Background
The rapid and highly visible rise of generative AI tools—such as ChatGPT, Claude, and similar systems—triggered a wave of optimism across industries. For many organizations, this moment was interpreted not simply as a technological advancement, but as an opportunity to fundamentally reduce human dependency across knowledge work. Software engineering, product management, operations, and even organizational roles such as Agile coaching and HR were suddenly viewed as partially or fully replaceable by AI-driven systems.
This reaction, however, often manifested not as thoughtful transformation but as what can be described as AI Theater: a performative embrace of AI capabilities without a deep understanding of underlying organizational realities. In this mode, companies rushed to demonstrate AI adoption—reducing headcount, automating visible workflows, and introducing AI-generated outputs—while leaving foundational structural issues unaddressed. The assumption was that AI could compensate for inefficiencies, replace institutional knowledge, and accelerate delivery regardless of the system it was placed into.
The organization at the center of this case followed a similar path. Driven by a combination of market pressure and executive enthusiasm for AI, it undertook a significant workforce reduction across engineering, business operations, and support functions. The expectation was that AI tools would augment the remaining workforce sufficiently to maintain, or even improve, delivery speed and quality.

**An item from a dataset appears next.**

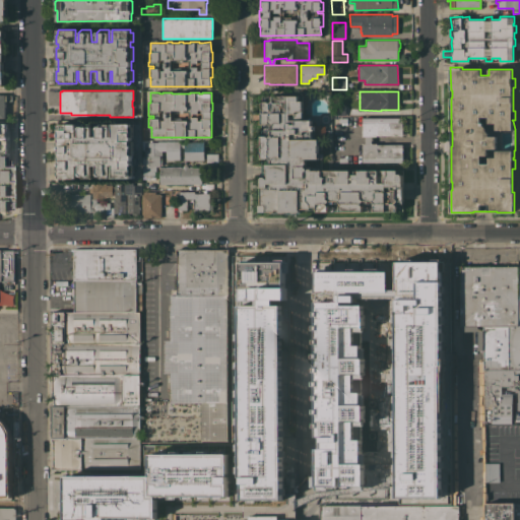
[(302,96),(303,120),(312,120),(312,125),(325,125),(325,138),(311,138),(311,139),(319,139),(319,157),(306,158),(306,165),(308,166),(312,166),(312,168),(320,168),(320,170),(397,170),(397,174),(401,174),(402,175),(402,203),(402,211),(317,211),(317,209),(300,209),(300,212),(294,212),(294,211),(286,211),(286,212),(280,212),(280,209),(275,209),(275,211),(260,211),(259,205),(263,204),(261,96),(271,95),(299,94),(299,96),(302,96)]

In practice, the outcome was markedly different. The reduction in headcount created a substantial knowledge gap—one that AI systems, despite their sophistication, were not equipped to fill. Critical contextual understanding, domain expertise, and cross-functional coordination capabilities were lost. AI tools were able to generate code, documentation, and analysis, but they lacked the ability to interpret nuanced business intent, reconcile conflicting requirements, or navigate the complex dependencies inherent in the organization’s ecosystem.
At the same time, pre-existing structural issues were amplified rather than resolved. The organization already suffered from a legacy design characterized by heavy layering, siloed teams, fragmented ownership, and indirect communication channels. These conditions had historically led to misalignment between business and technology, delays in feedback, and frequent rework. With fewer experienced individuals to bridge gaps and correct course, these dysfunctions intensified.
The result was a pattern of accelerating inefficiency. Teams moved quickly, often supported by AI-generated outputs, but increasingly in the wrong direction. Business requirements were misunderstood or oversimplified, leading to rapid development of features that did not meet actual needs. Miscommunication between remaining stakeholders grew more pronounced, as fewer individuals possessed the holistic understanding required to align efforts. The speed of execution increased, but the quality and relevance of outcomes declined.
Over the course of several quarters, these dynamics translated into measurable business impact. Delivery predictability deteriorated, product quality suffered, and customer outcomes declined. Financial performance reflected this downward trend, as missed expectations and operational inefficiencies accumulated.
It was during this period that the organization began to reassess its assumptions. The belief that AI could substitute for a well-designed organization, experienced people, and clear ownership proved to be flawed. Instead, it became evident that AI, while powerful, amplifies the system in which it operates—improving outcomes in well-structured environments and exacerbating dysfunction in poorly designed ones.
Recognizing this, the company made a strategic decision to seek external support—not merely to rebuild its workforce, but to redesign how that workforce operates. The objective shifted from replacing people with AI to creating a more robust, lean, and adaptive organizational model in which human expertise and AI capabilities could complement one another effectively.
This case begins at that inflection point, where the organization moves away from AI Theater and toward a more grounded, system-oriented transformation.